I am trying to scrape Yahoo Finance (https://finance.yahoo.com/quote/AAPL), however the attribute value associated with the data point I am trying to get changes. As you can see from picture 1, the "span" tag has attribute data-reactid="52". (Highlighted in blue on picture 1)

My code to get this data point is the following:

home_page = "https://finance.yahoo.com/quote/AAPL"
response = requests.get(home_page)
print(response.status_code)
soup = BeautifulSoup(response.content,'lxml')

header = soup.find("div", attrs = {'id':'quote-header-info'})
company_name = header.find("h1", attrs = {'data-reactid':'7'}).text
price = soup.find("span", attrs = {'span':'data-reactid':'52'})

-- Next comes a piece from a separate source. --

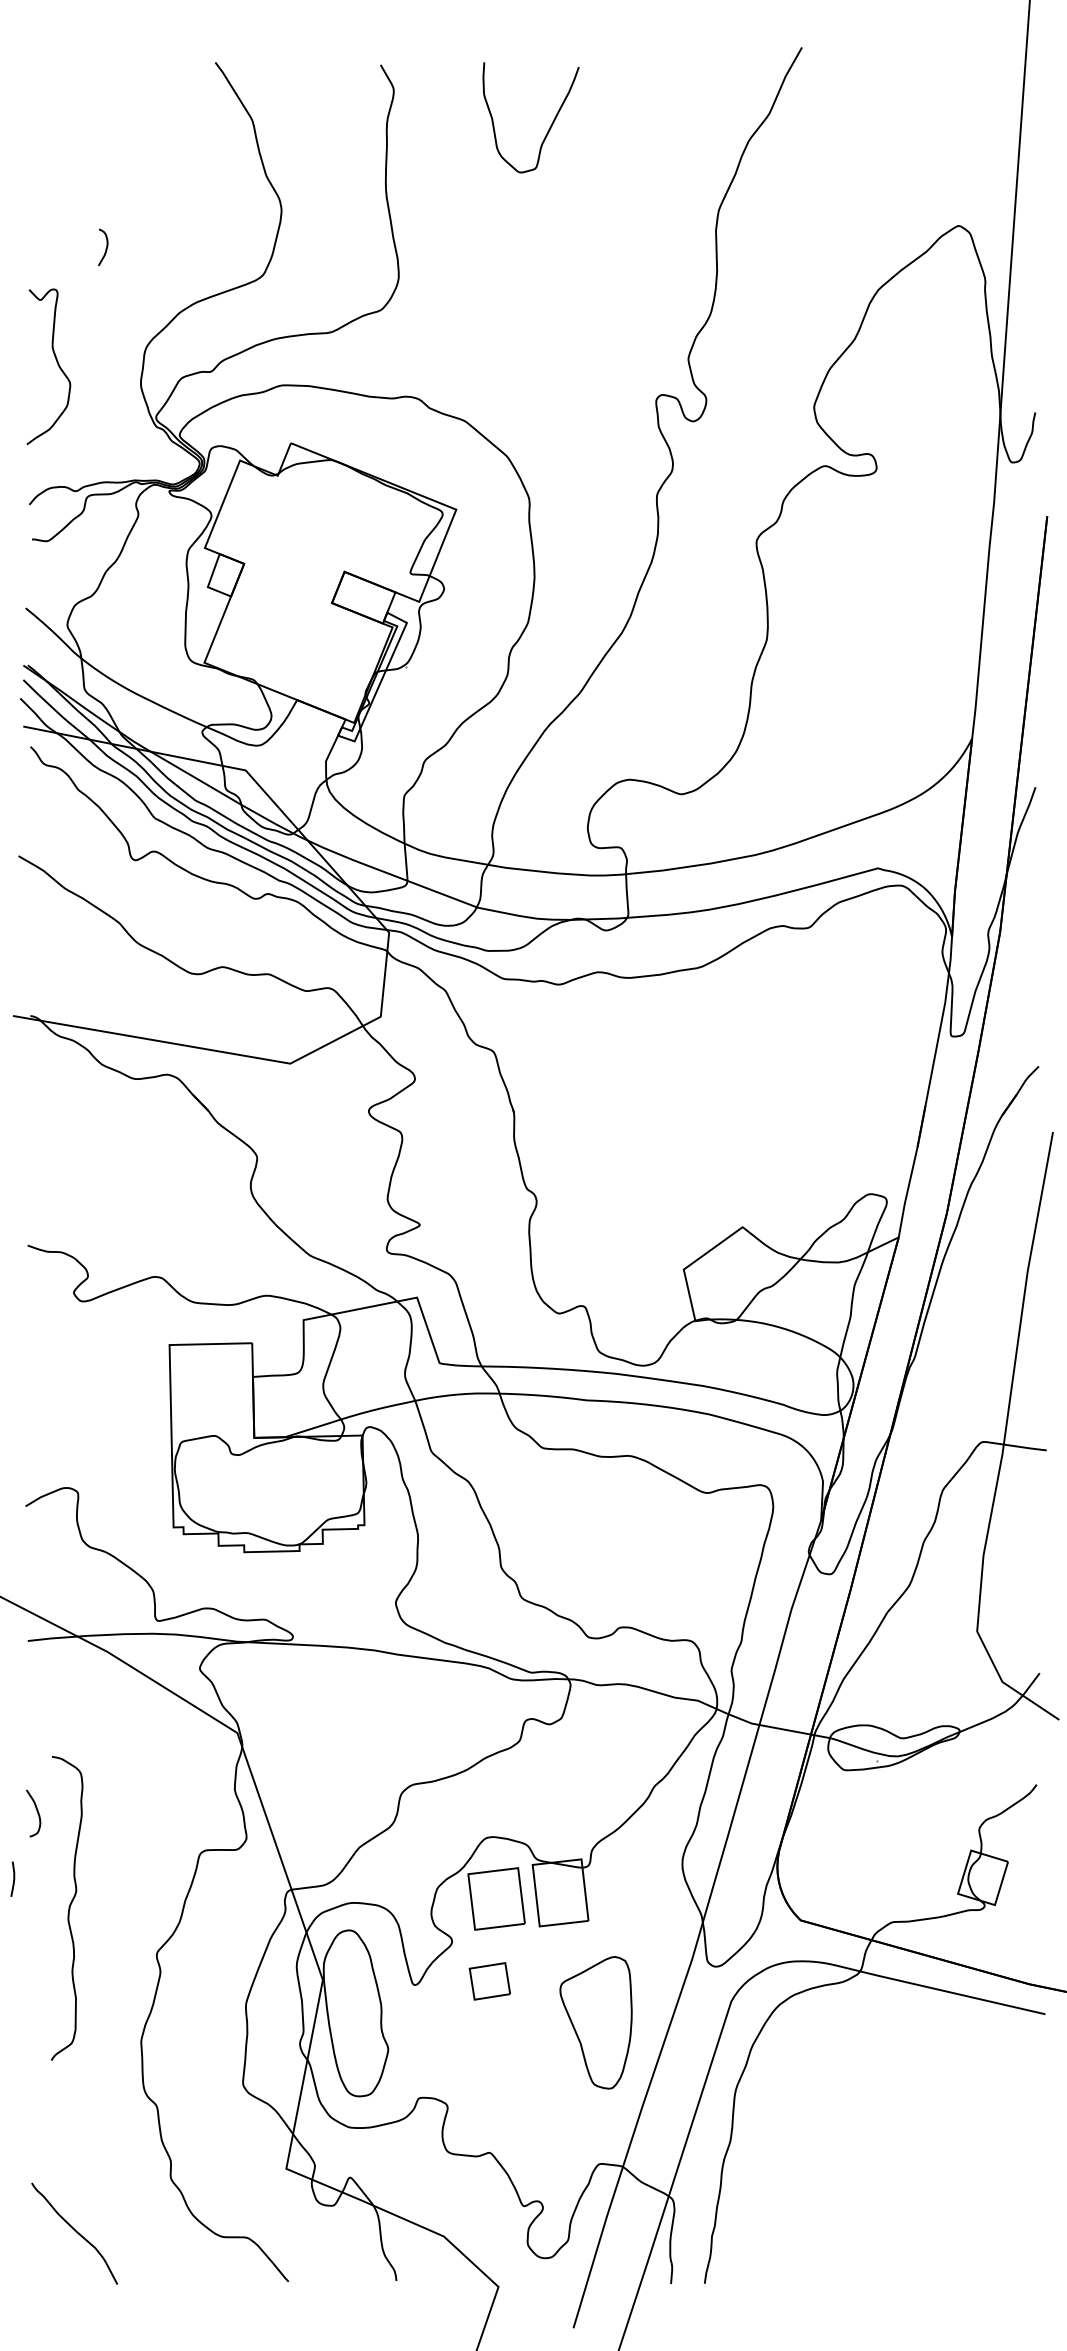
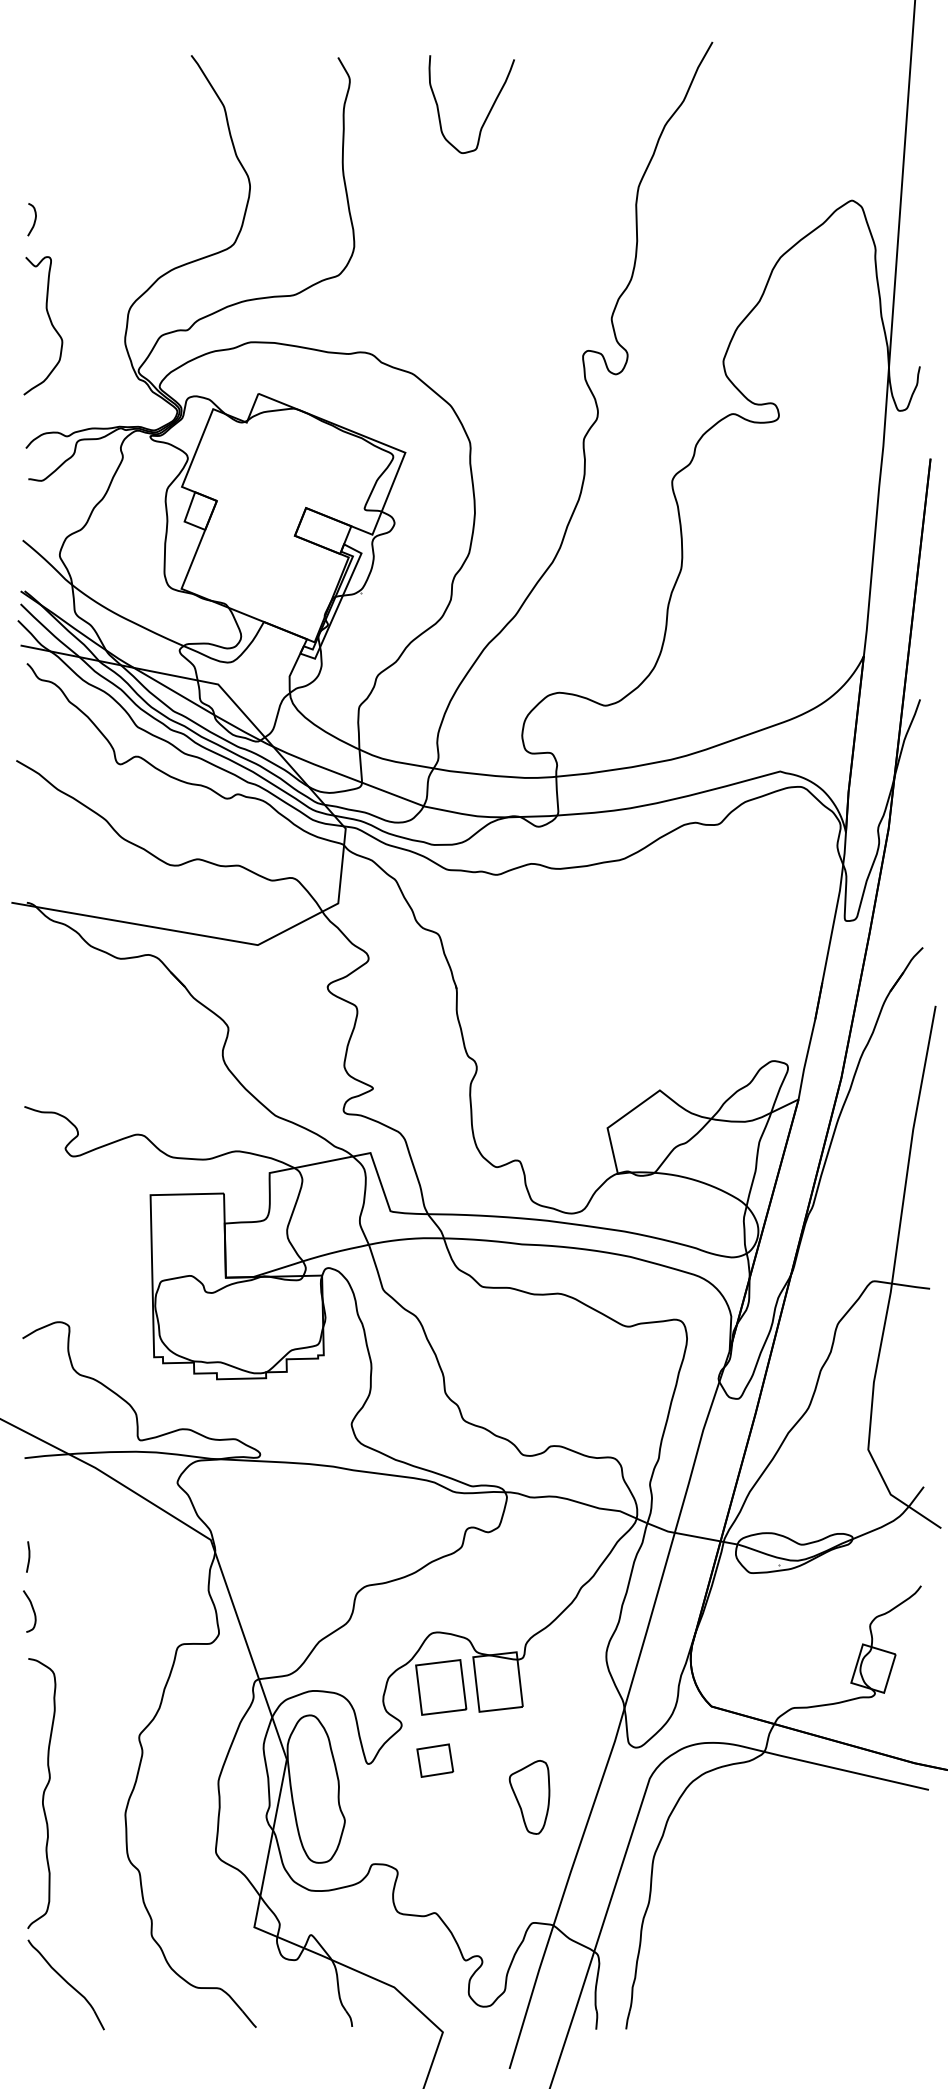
curve: (105, 248) -> (34, 220), moved
line: (13, 1878) -> (28, 1556), moved
curve: (68, 1908) -> (42, 1793), moved
part: (595, 2022) -> (529, 1797), size x0.62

Unfortunately, this returns a value of None. (I have used a different parser (html5lib) but get the same response)

After inspecting the soup, I noticed that the attribute value associated with this data point had changed. See picture 2 (It is hard to see, but the tag is slightly highlighted in gray, upper section of the image).

Is there anyway to prevent the values from changing? Or what is a workaround this issue?

2

2 Answers

0
votes

Try using the xpath. You can't do it in BS but use lxml.

from lxml import html

home_page = "https://finance.yahoo.com/quote/AAPL"
response = requests.get(home_page)
tree = html.fromstring(response.content)
price = str(tree.xpath('//*[@id="quote-header info"]/div[3]/div[1]//span[1]//text()')[0])

Selenium would also be great for this. But I hope this helps! Let me know if you have any questions.

0
votes

You can use one of the classes that seems stable over time (At least for quite a long time now).

import requests
from bs4 import BeautifulSoup as bs

r = requests.get('https://finance.yahoo.com/quote/AAPL/')
soup = bs(r.content, 'lxml')
print(soup.select_one('.Mb\(-4px\)').text)